[Bounding box coordinate data]
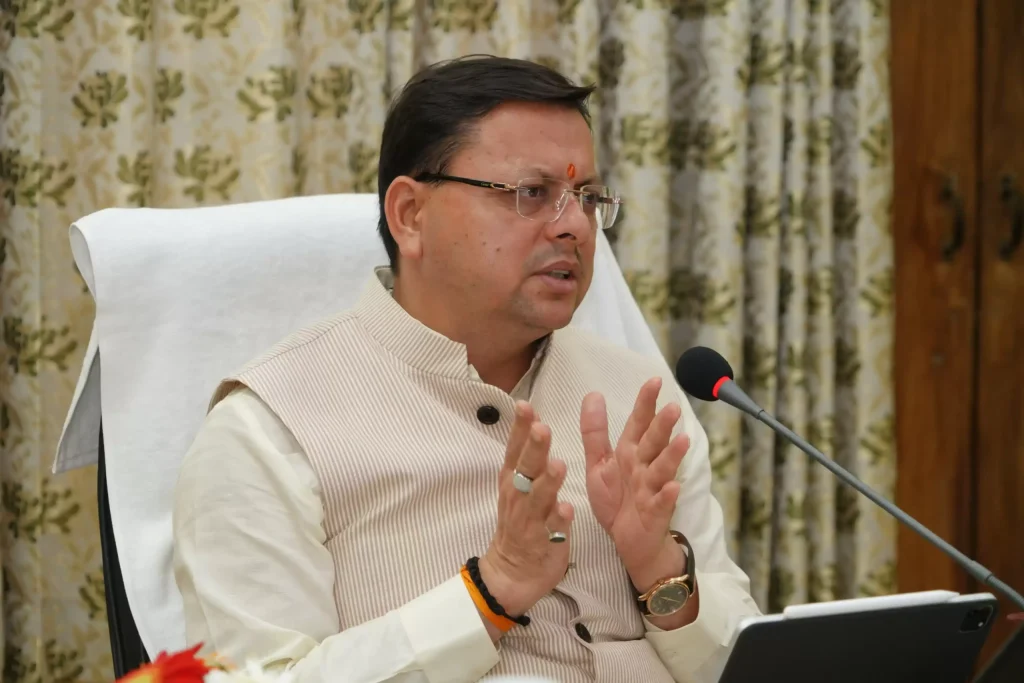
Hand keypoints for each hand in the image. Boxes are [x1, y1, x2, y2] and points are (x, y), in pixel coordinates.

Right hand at [479, 401, 573, 619]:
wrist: (511, 574)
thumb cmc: (520, 523)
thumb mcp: (518, 487)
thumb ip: (528, 458)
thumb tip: (535, 424)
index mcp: (512, 481)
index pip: (515, 450)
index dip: (519, 428)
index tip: (525, 405)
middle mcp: (518, 498)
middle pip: (525, 469)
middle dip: (533, 449)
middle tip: (542, 428)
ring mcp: (530, 521)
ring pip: (539, 499)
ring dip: (548, 482)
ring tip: (559, 465)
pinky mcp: (544, 544)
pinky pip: (553, 531)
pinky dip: (559, 521)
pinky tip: (566, 511)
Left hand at [580, 377, 689, 590]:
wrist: (627, 540)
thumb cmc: (617, 499)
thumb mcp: (599, 464)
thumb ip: (595, 432)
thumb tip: (593, 394)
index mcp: (629, 453)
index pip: (638, 423)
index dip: (645, 403)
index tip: (654, 381)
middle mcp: (643, 467)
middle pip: (653, 443)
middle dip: (663, 426)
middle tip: (673, 407)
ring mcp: (652, 489)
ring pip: (662, 468)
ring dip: (672, 455)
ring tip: (683, 440)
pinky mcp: (655, 512)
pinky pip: (662, 502)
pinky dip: (668, 494)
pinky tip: (674, 486)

Brief: Your answer must be the line that contains "index tip: (525, 405)" and every line after it to the end of the records, reproduced exactly.

Answer area:
index tip: (525, 405)
middle mcp: (518, 498)
middle pip: (525, 469)
middle dip: (533, 449)
middle tip: (542, 428)
ring mcp: (530, 521)
ring pip: (539, 499)
ring dip: (548, 482)
ring tip: (559, 465)
pinky mcp: (544, 544)
pinky pip: (553, 531)
pinky dip: (559, 521)
pinky tip: (566, 511)
Left hand at [580, 377, 689, 590]:
wrist: (627, 540)
thumb cmc: (617, 499)
thumb mcp: (599, 464)
thumb ip: (595, 432)
thumb tip: (593, 394)
index mcp: (629, 453)
index pip: (638, 423)
index dip: (645, 403)
index tip: (654, 381)
middle mcp: (643, 467)
middle pip: (653, 443)
middle dip: (663, 426)
middle tip: (673, 407)
ring mcp: (652, 489)
ring pip: (662, 468)
ring dip: (672, 455)
ring tip: (683, 440)
pinky mcp: (655, 512)
pinky pip: (662, 502)
pinky dip: (668, 494)
pinky tip: (674, 486)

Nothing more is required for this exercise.